● **REQUEST**
Would you transcribe the records below exactly, omitting every picture?

● **Extracted data entries**
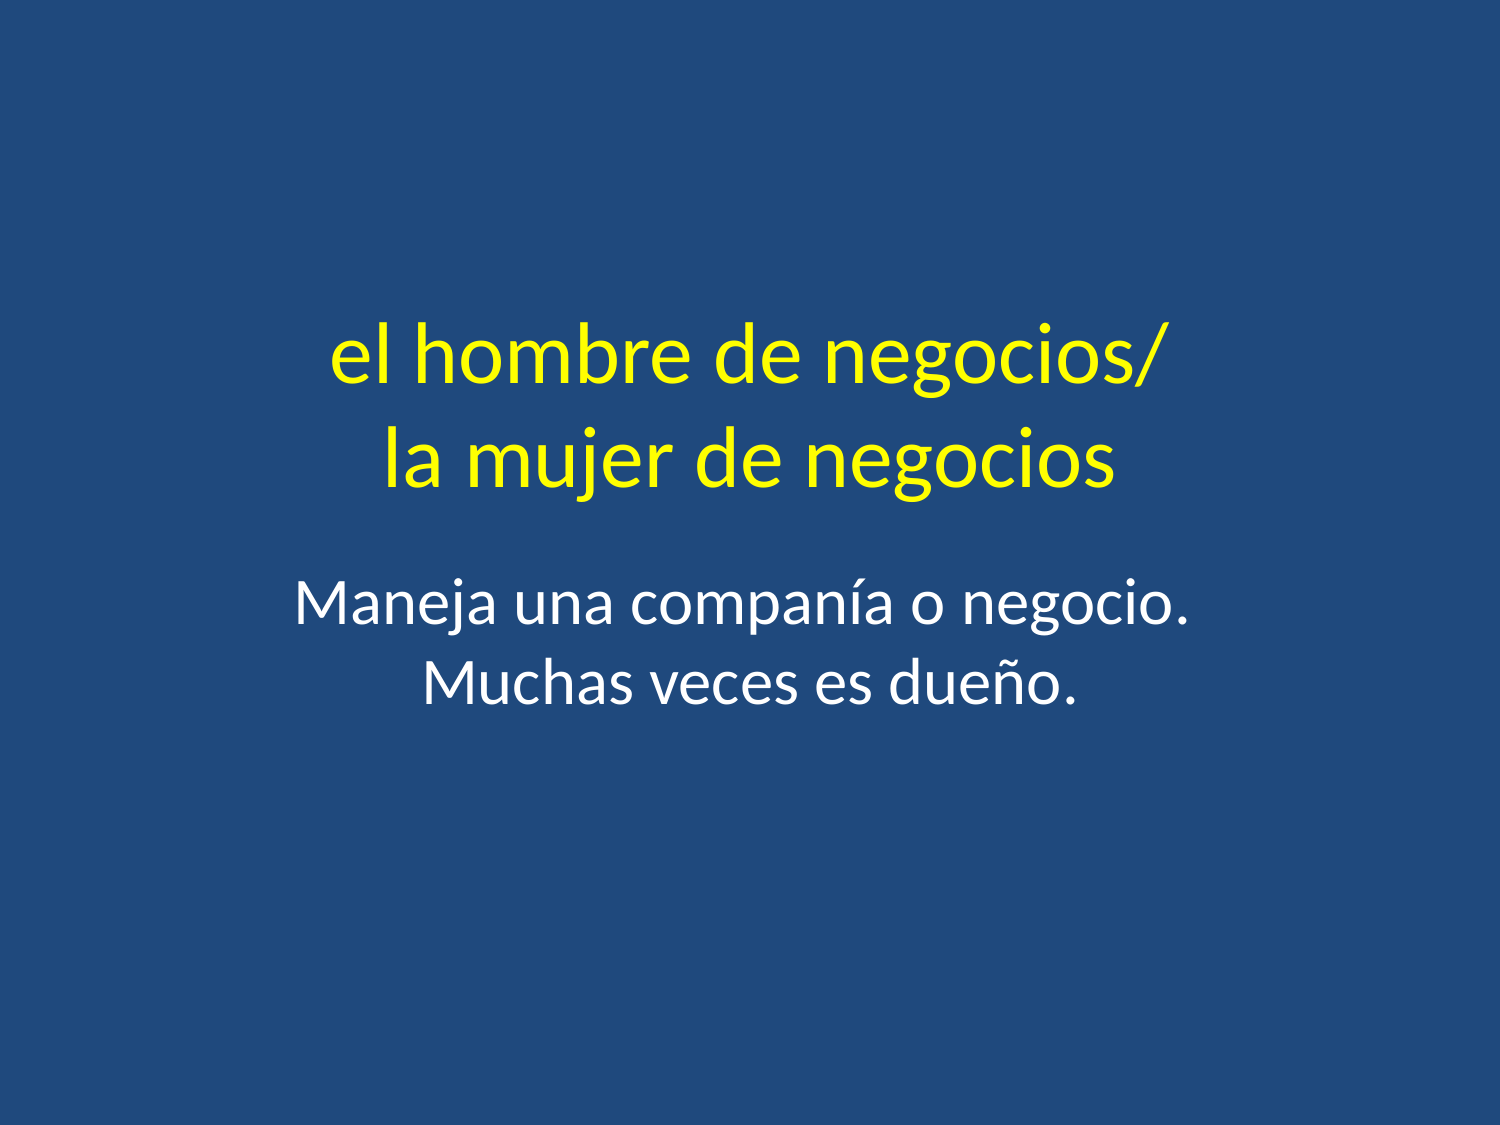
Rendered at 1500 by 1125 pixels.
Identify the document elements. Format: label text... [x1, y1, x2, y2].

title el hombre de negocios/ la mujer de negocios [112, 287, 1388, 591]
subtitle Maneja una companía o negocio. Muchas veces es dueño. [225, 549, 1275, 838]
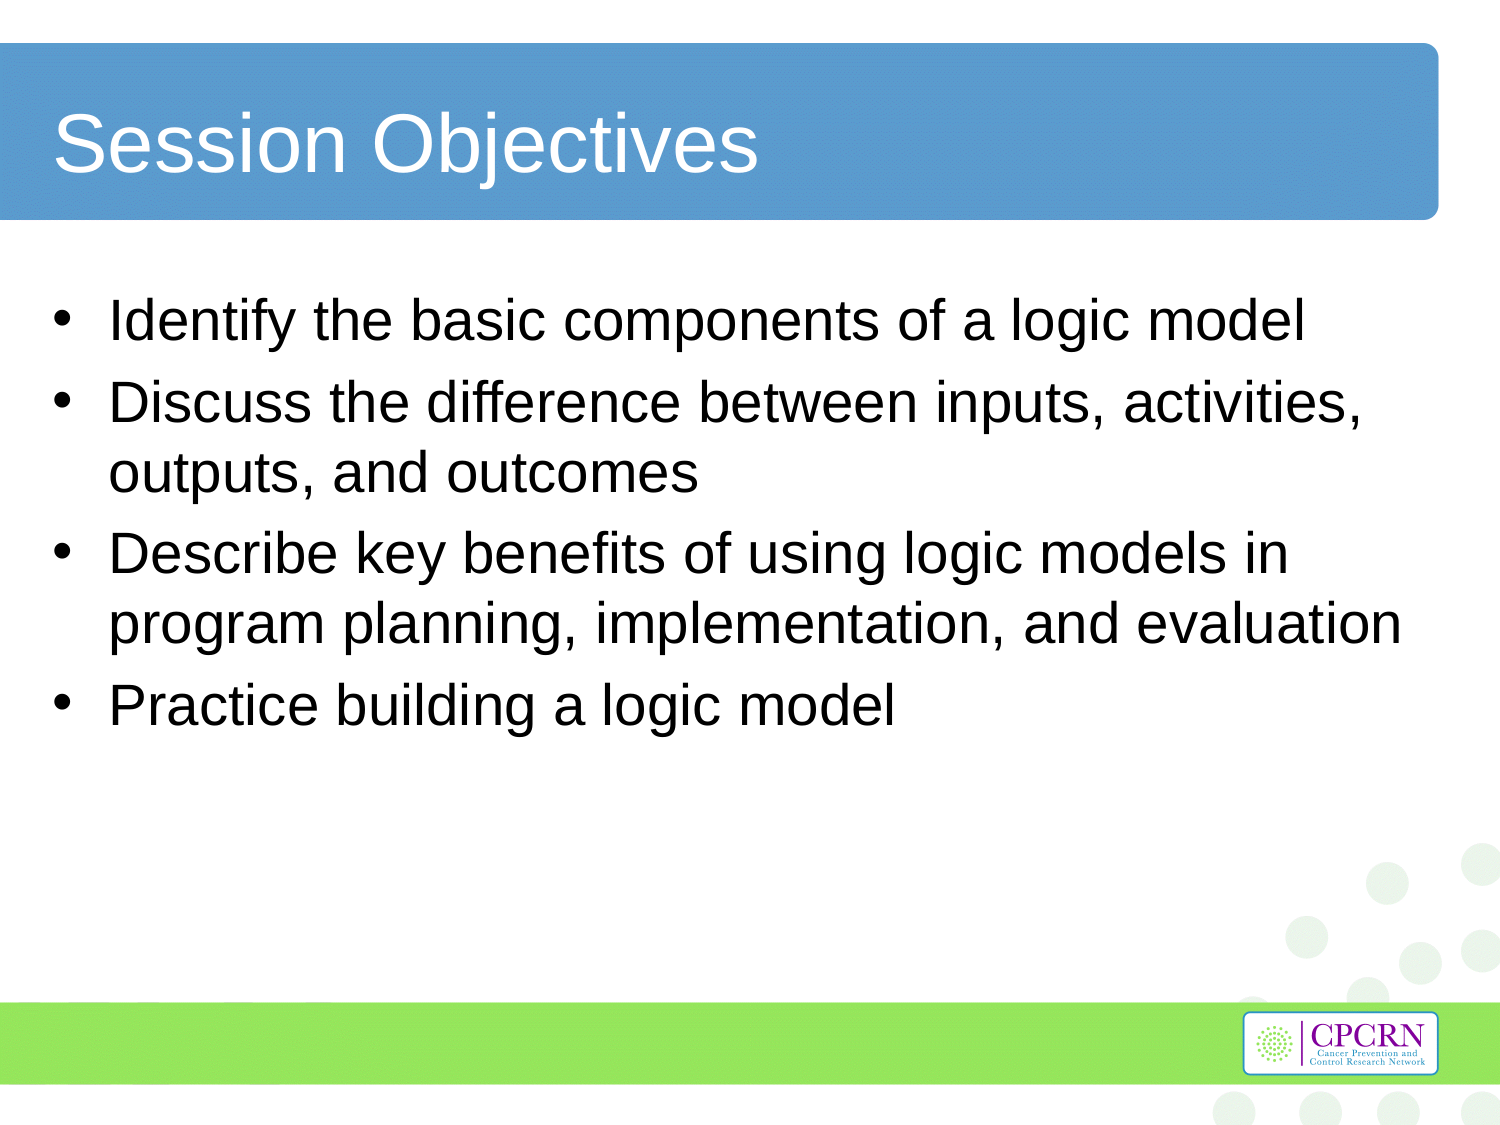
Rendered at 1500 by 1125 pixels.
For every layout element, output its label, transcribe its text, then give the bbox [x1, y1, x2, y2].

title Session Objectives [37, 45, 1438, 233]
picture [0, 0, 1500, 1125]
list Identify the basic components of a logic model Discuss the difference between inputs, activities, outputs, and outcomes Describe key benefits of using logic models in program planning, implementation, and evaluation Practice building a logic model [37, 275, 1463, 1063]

● **RESPONSE TO THIS TASK**
Rendered at 1500 by 1125 pixels.
Identify the document elements. Format: label text... [x1, y1, x2, y2].

title el hombre de negocios/ la mujer de negocios [112, 287, 1388, 591]
subtitle Maneja una companía o negocio. Muchas veces es dueño. [225, 549, 1275, 838]
Rendered at 1500 by 1125 pixels.
For every layout element, output its label, transcribe its text, then give the bbox [x1, y1, x2, y2].

title Session Objectives [37, 45, 1438, 233]
picture [0, 0, 1500, 1125]
list Identify the basic components of a logic model Discuss the difference between inputs, activities, outputs, and outcomes Describe key benefits of using logic models in program planning, implementation, and evaluation Practice building a logic model [37, 275, 1463, 1063]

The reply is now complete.